Digital technology has enabled the proliferation of many niche markets and communities in the entertainment world--the Long Tail Effect. Will the notion of popular culture eventually cease to mean anything? Do you agree with the observation, paraphrasing Andy Warhol, that in the future, everyone will be famous to fifteen people?
PARTICIPATING AUTHORS: GILES SLADE / MCKENZIE WARK
Giles Slade is an independent scholar and freelance writer and author of Made to Break: Technology and Obsolescence in America
To start with, take the premise of this question which derives from the phrase "the long tail" invented in October, 2004 by Chris Anderson of WIRED magazine. The phrase describes the marketing phenonomenon of a range, family or an extended line of products that have relatively low sales volumes, but that collectively make up a market share that rivals or exceeds bestsellers and blockbusters if the distribution channel--not a mortar and brick store--is large enough. They can do this because there are now more niche markets than there are mainstream ones and this trend will continue in the future.
To my mind, the increasing segmentation of the market that Anderson describes has many correlates in the field of information distribution which is essential to the process of making fame or celebrity. This is the second part of your question. But that question seems contentious and overly cute since we crave both fame and the famous and are not going to give those things up any time soon.
To take Mr. Anderson himself as an example, he is popularizing an idea that applies across market segmentations or niches. Most people would find the conceptual map he is offering useful in order to live more effectively in our odd modern world. So, what he has done is read and understood the relevance of some original but fairly obscure research by Erik Brynjolfsson, Jeffrey Hu, and Michael D. Smith in 2003. It was these men who abstracted the phenomenon that would become know as "the long tail" from a mass of segmented or niche datum.
Cleverly, Anderson marketed and re-marketed information about this trend in highly effective ways...First he invented a memorable catchphrase unknown to Brynjolfsson, Hu, and Smith using it as the title of his initial essay in WIRED magazine. Then, Anderson began a series of successful talks about the subject that created demand among a growing number of niche markets. Finally, in 2006 Hyperion published his book length essay The Long Tail: Why the Future of Business is Selling Less of More (2006) to satisfy the demand Anderson himself had created.

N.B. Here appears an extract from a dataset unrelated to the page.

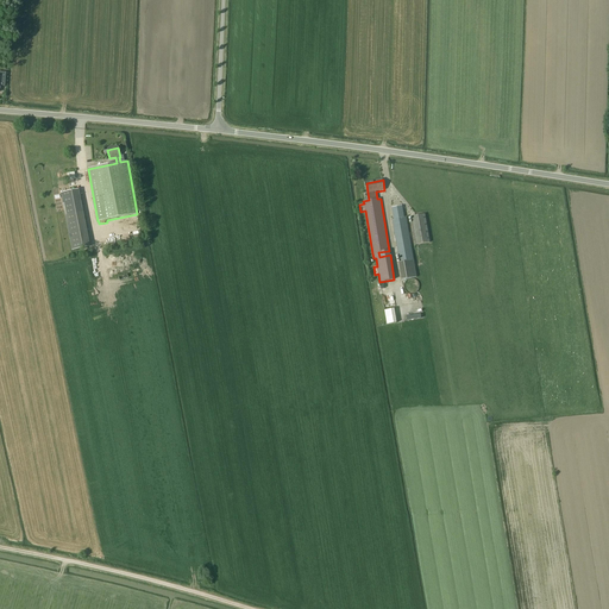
[(88,246),(77,189),(60,193),(70,250),(88,246)]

By analysing data from a variety of separate fields, and then turning it into information and marketing that across a broad range of demographic interest groups by deploying a variety of formats directed towards decreasingly specific and increasingly general audiences, Chris Anderson has turned himself into a recognizable "author brand" known these days to far more than fifteen people. His specialized kind of fame will last a bit longer, I expect, than Warhol's fifteen minutes, since his popularization concerns an essential characteristic of our age. More to the point, however, is the irony that ever increasing specialization and segmentation creates greater and greater demand for generalization. This is the most relevant point for the changes that will occur in our concept of fame in the near future. People will achieve fame, celebrity or notoriety quickly in direct proportion to their ability to perceive and convey a meaningful pattern that makes sense of the tidal waves of separate information, products and experiences that will continue to beat down on our collective consciousness through increasingly intrusive and segmented media channels. Chris Anderson is one of the first of this new group of "pattern gurus" who make the vicissitudes of our polar inertia intelligible to us.

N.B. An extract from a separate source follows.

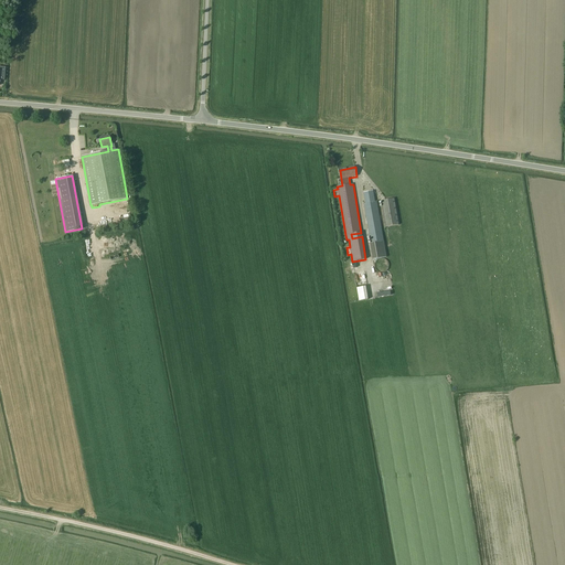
[(398,225),(394,199),(381,201),(386,227),(398,225)]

McKenzie Wark is Associate Professor of Cultural and Media Studies at Lang College, New School University. He is the author of several books, most recently Dispositions, The Hacker's Manifesto, and the forthcoming Gamer Theory (April 2007)
One of the paradoxes of network communication is that while it allows lots of obscure tastes to flourish, it also seems to do the reverse as well. In the network, the "big names" in any given field only get bigger. So what we have is a few stars who lots of people know, and lots and lots of small audiences for this, that and the other. There's a hollowing out of the middle. Some, like the new media analyst Clay Shirky think this is a "power law distribution". It's hard to explain. What may happen is that when people go off and explore their tastes in, say, North Korean gymnastic music, they find that they have few people with whom this can be a culture in common. So, to compensate, they also pay attention to whatever it is that everyone else pays attention to. So for example while I can name a lot of obscure media theorists, I also know who Paris Hilton is, and in many contexts I may choose to talk about Paris rather than some philosopher from Paris. In the blogosphere these phenomena are related. I may choose to get my opinion fix for the day from some obscure blog that reflects my particular foibles, but that blog is probably talking about Barack Obama just like everybody else.